Do you need your credit score?
Maybe you don’t plan to apply for credit anytime soon. Should you bother to keep track of your credit score? It’s probably a good idea, because that score is constantly being viewed by someone.

“Your credit score is much more important than just applying for loans,” notes financial expert Jordan Goodman, who runs the website MoneyAnswers.com. “It affects many more things than most people realize.”

These days, when you try to rent an apartment, get cell phone service, order cable/satellite TV or buy insurance, they look at your credit score. That’s why Goodman believes people who can afford it, should sign up for a credit score monitoring service. They range in price from around $85 to $170 a year.

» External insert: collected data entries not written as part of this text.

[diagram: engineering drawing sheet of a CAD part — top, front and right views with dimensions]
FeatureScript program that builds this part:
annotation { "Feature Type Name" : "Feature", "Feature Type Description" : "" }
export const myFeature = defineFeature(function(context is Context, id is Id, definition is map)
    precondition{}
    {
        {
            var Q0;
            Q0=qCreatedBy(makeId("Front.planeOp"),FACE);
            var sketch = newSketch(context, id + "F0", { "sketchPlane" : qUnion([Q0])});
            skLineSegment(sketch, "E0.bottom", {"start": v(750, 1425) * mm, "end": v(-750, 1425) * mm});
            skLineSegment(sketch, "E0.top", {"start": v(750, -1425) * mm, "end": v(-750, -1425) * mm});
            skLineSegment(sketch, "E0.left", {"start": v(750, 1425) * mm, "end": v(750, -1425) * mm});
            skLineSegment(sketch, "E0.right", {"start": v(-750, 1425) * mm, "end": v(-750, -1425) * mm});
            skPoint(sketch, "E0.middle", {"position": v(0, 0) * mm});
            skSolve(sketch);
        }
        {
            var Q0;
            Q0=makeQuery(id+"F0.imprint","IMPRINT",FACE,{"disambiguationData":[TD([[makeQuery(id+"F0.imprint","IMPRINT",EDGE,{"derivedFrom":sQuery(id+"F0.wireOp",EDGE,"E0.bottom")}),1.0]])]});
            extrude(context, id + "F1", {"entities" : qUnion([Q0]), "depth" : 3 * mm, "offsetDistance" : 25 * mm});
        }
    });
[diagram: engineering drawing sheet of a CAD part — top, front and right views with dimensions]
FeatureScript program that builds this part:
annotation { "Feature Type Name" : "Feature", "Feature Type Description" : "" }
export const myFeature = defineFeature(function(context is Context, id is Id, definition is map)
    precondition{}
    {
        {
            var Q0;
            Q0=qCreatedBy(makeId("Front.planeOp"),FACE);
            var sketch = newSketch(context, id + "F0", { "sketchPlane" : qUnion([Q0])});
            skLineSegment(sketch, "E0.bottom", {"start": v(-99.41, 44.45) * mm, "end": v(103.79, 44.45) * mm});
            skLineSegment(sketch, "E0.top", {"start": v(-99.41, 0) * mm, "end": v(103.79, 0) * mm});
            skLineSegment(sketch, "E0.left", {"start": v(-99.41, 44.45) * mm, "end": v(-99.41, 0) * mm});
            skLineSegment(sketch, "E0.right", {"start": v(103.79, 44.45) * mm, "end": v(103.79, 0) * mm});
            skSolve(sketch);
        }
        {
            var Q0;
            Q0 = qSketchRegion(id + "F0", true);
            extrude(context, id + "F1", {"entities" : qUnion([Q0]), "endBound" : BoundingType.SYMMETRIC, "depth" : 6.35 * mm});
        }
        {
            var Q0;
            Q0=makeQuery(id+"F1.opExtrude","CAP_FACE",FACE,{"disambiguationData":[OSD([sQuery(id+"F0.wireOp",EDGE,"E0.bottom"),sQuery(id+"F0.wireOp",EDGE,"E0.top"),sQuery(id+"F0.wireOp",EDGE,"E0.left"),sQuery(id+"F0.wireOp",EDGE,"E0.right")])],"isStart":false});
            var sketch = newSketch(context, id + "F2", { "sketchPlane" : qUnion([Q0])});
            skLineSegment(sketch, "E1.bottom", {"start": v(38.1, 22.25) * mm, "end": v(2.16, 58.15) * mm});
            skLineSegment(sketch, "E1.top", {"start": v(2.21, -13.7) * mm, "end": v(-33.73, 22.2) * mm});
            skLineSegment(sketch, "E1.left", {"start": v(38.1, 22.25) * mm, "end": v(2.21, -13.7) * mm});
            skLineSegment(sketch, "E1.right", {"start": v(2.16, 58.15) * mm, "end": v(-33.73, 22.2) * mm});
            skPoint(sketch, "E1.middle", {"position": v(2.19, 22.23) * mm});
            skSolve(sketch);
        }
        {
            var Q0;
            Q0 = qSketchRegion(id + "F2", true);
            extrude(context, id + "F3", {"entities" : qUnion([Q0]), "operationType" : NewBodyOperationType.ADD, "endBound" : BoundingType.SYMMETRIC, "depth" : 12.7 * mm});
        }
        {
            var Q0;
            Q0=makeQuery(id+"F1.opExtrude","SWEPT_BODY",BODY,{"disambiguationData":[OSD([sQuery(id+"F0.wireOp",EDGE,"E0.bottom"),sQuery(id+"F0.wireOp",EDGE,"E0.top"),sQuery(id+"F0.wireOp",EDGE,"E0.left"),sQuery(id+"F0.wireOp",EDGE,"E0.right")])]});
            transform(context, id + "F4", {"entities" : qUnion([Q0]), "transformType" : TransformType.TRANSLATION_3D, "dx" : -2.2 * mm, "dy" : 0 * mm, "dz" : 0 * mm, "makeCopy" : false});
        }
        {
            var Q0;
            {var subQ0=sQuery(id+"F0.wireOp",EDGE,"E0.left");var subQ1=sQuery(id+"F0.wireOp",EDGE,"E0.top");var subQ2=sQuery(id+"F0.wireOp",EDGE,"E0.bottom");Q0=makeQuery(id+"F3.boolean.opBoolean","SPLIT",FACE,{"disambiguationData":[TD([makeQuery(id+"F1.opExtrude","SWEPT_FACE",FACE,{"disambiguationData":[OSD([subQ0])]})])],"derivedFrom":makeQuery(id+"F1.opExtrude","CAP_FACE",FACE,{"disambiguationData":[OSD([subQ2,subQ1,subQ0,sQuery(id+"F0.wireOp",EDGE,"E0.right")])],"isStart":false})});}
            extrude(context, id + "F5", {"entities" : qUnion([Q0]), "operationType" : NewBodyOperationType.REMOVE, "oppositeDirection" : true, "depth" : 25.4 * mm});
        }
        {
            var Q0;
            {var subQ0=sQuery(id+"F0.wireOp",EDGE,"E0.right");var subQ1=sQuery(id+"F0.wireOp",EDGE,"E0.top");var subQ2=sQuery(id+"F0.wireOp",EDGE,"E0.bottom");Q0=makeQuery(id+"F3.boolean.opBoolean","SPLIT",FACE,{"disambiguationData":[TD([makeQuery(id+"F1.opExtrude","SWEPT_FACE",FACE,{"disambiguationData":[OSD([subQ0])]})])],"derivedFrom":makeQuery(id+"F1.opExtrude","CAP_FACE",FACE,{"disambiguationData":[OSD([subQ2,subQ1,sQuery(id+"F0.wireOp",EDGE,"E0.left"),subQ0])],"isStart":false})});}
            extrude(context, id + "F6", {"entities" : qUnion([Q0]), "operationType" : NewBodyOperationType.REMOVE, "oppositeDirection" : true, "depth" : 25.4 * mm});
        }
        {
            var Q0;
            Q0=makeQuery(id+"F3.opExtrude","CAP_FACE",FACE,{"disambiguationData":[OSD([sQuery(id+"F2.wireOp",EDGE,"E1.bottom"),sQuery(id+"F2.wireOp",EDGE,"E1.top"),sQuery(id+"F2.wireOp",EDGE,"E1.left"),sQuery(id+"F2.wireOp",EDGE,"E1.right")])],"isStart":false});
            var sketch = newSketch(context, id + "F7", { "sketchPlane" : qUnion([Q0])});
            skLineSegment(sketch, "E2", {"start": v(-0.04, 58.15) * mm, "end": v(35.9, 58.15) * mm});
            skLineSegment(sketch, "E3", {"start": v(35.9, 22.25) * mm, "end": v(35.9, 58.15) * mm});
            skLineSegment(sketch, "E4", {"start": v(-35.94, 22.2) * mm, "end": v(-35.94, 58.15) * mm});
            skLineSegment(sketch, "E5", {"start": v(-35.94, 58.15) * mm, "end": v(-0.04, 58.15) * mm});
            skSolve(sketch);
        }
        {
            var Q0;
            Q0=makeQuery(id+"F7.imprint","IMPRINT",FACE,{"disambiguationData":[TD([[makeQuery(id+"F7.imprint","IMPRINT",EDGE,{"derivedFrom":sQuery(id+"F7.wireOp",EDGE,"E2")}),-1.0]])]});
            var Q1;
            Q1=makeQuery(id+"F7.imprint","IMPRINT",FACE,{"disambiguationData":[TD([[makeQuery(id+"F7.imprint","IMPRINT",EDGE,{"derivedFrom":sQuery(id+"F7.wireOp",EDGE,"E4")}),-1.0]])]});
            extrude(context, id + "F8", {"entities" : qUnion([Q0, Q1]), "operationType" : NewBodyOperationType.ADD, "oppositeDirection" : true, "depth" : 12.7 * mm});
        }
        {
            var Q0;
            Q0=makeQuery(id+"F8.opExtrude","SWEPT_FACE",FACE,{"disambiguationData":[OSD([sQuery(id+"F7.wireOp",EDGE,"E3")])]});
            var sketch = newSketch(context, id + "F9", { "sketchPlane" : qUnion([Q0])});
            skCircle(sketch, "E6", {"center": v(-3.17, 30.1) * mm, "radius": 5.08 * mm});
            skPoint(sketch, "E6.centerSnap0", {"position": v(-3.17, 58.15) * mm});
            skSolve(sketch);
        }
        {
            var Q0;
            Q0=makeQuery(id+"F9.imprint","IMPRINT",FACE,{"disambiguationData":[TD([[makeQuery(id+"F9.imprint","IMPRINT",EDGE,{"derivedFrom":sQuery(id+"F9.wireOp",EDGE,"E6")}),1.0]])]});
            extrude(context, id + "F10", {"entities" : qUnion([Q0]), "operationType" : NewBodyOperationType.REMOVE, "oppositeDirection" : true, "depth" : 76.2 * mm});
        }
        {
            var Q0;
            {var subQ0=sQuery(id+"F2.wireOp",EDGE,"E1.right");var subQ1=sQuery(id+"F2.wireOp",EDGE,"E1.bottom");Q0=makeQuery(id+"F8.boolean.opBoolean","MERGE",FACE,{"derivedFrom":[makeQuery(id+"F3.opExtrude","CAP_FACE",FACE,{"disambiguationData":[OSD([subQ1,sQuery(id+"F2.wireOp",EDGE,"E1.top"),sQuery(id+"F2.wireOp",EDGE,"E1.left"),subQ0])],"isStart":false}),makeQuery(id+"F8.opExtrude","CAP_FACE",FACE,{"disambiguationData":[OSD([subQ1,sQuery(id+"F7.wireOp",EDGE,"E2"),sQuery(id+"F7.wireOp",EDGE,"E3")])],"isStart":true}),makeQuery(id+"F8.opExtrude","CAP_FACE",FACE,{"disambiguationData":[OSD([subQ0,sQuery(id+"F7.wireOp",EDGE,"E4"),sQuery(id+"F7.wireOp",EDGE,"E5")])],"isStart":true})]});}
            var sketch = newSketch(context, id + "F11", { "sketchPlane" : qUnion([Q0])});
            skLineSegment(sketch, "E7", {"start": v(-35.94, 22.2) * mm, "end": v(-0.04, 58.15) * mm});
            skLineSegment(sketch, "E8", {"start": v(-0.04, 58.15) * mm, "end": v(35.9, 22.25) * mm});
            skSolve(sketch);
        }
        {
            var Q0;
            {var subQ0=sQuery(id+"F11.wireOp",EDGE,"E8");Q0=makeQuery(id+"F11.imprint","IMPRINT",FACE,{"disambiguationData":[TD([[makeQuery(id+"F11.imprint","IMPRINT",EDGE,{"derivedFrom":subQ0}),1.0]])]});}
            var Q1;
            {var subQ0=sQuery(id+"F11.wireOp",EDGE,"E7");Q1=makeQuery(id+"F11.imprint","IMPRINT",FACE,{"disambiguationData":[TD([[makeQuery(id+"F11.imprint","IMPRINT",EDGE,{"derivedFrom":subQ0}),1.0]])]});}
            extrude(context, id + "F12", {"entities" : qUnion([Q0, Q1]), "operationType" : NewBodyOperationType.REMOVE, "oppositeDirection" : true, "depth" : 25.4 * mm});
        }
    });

“A credit score is not something you see once and it’s fine, because it’s constantly changing,” he says. ”Something could happen the next day and you wouldn’t know that your credit score plunged, maybe because of some error.”

John Ulzheimer of SmartCredit.com points out that most credit card companies pull their customers’ credit reports and scores every month. It’s called account maintenance.

“So even if you’re not out there actively shopping for something your score is still under scrutiny,” he says. “The reason why you get credit line decreases and interest rate increases, in many cases, is because your credit score has dropped and you weren’t paying any attention to it.”

You can monitor your FICO score from the company that creates it at MyFico.com. It’s $14.95 a month.

ConsumerMan warning
Be skeptical of all offers of “free” credit scores. They’re used as come-ons to get you to sign up for monitoring services. So in most cases, it’s not really free. And is it a FICO score they’re offering, which most lenders use? If the advertisement or website does not specifically call it a FICO score, then assume it’s not.